Martin, who as minister for foreign affairs and minister for enterprise saw at close hand how the demands of senior positions like this were incompatible with the work of a constituency TD, strongly defended the proposal. He pointed out that in most western democracies, apart from Britain, ministers do not have to be members of parliament.
This and other reforms, including changes in the electoral system to single-seat constituencies, allied to a list to keep it proportional, are serious ones that will require a lot of debate and ultimately a constitutional referendum.
As with the party’s economic policies the major criticism is that during 14 years in power Fianna Fáil did nothing to address the problem and it is a bit late now. Martin didn’t come up with a satisfactory answer when he was asked at the launch press conference why he never publicly supported his retiring colleague Noel Dempsey, who battled to get the cabinet to reform the electoral system and reduce the number of TDs.
For all that, the commitment to serious political reform is welcome. It may not win too many votes in this election, given the fact that according to last week’s Irish Times poll the voters don’t rate it as a very important issue, but it may be significant in the longer term as the entire political system struggles with the need for serious reform.
Fine Gael and the Labour Party published their own proposals on reform yesterday and the whole topic deserves serious treatment by the incoming government.
To their plans to abolish the Seanad, reduce the number of TDs and give them far more input into legislation, Fine Gael came up with proposals to cut the salaries and perks of politicians. One change aimed at embarrassing the current Government was an end to the ludicrously generous system of transition payments and pensions available to retiring ministers.

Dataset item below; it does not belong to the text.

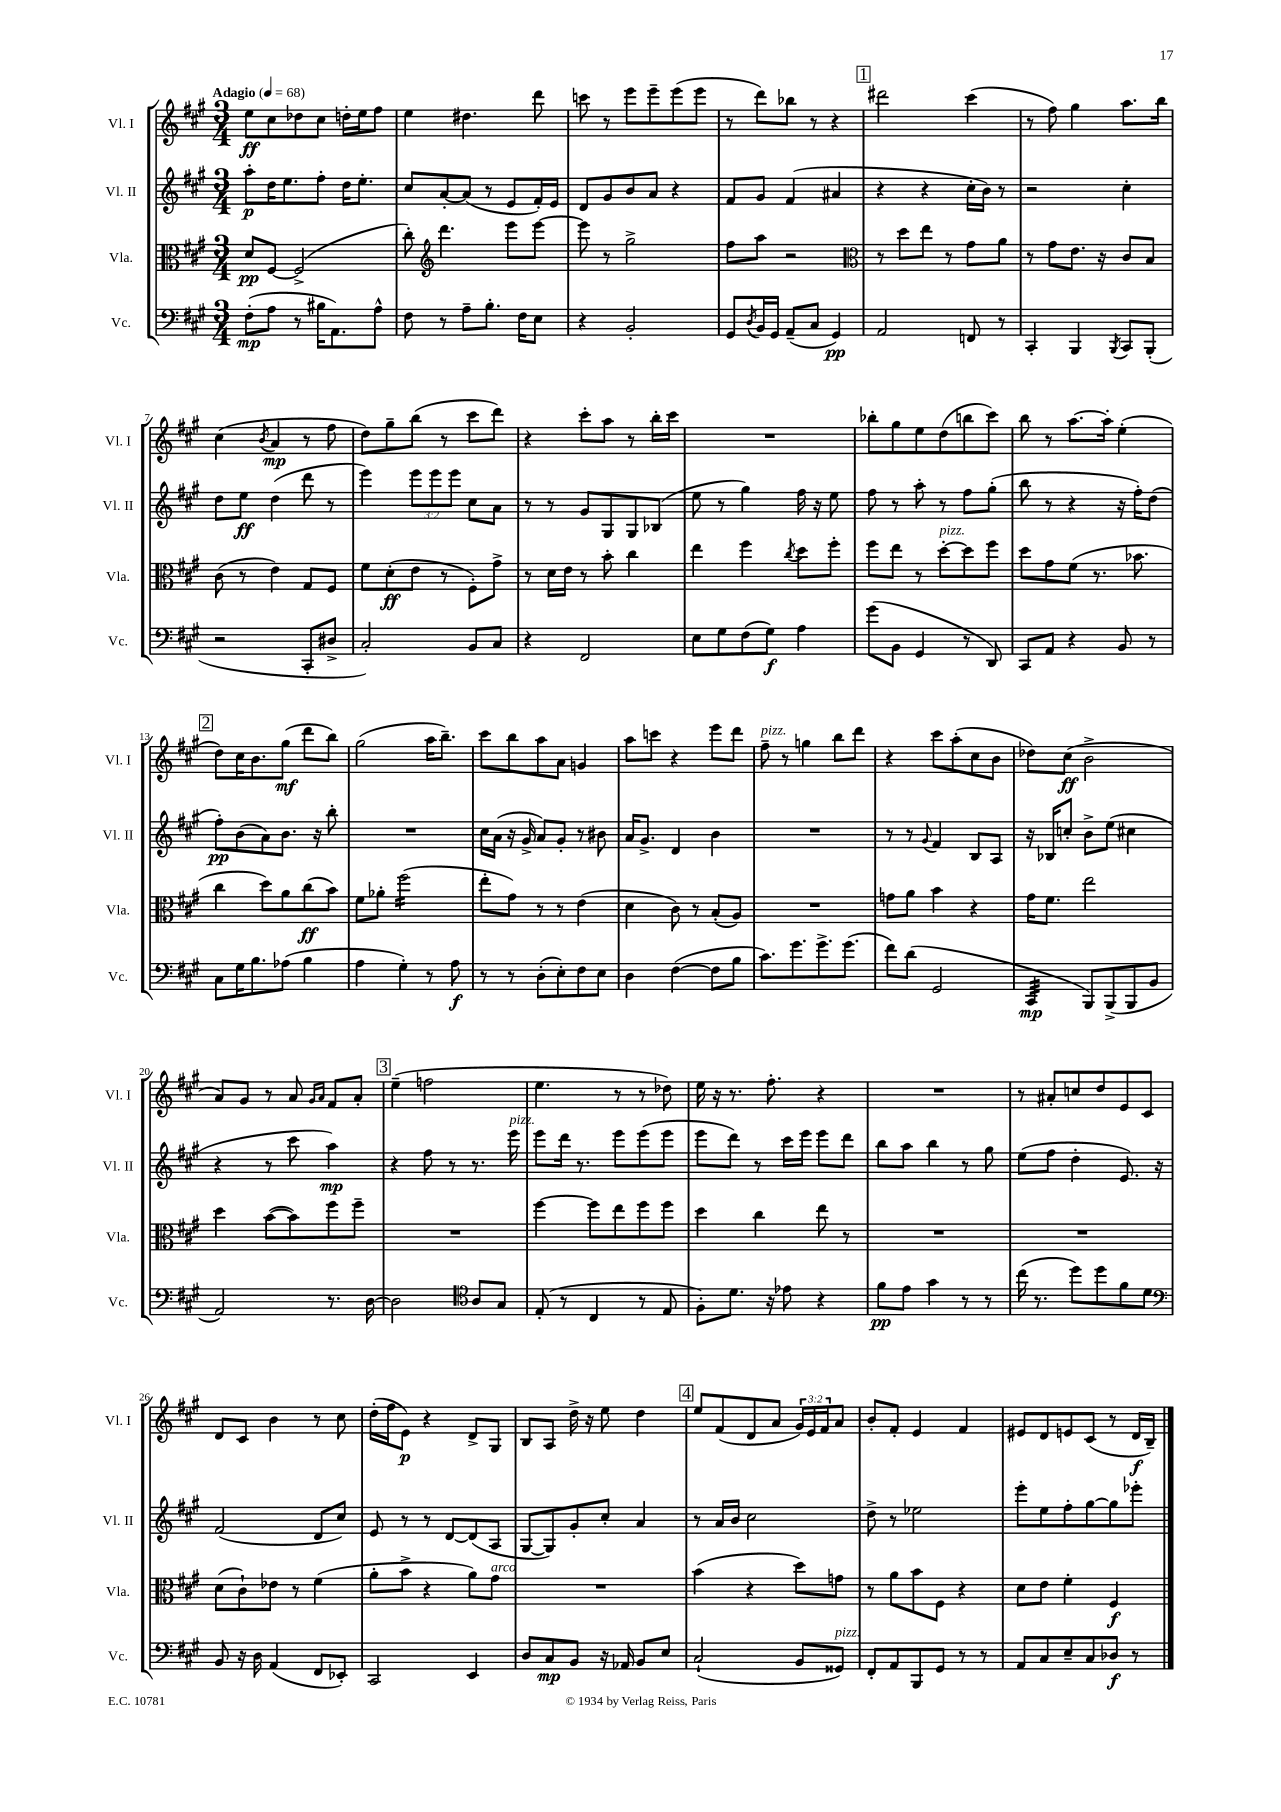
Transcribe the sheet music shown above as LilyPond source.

Martin made the fair point when asked about his own transition payments as an ex-minister that if money was the issue he would have been financially much better off not running again. Instead he has opted to lead his party in the most difficult possible set of circumstances.
Labour also came up with a plan for political reform. It is focused on making the Dáil work harder and longer and a constitutional convention to consider the future of the Seanad.
Whatever the outcome it looks as if the 31st Dáil will set about a serious look at reforming the way politicians conduct the nation’s business.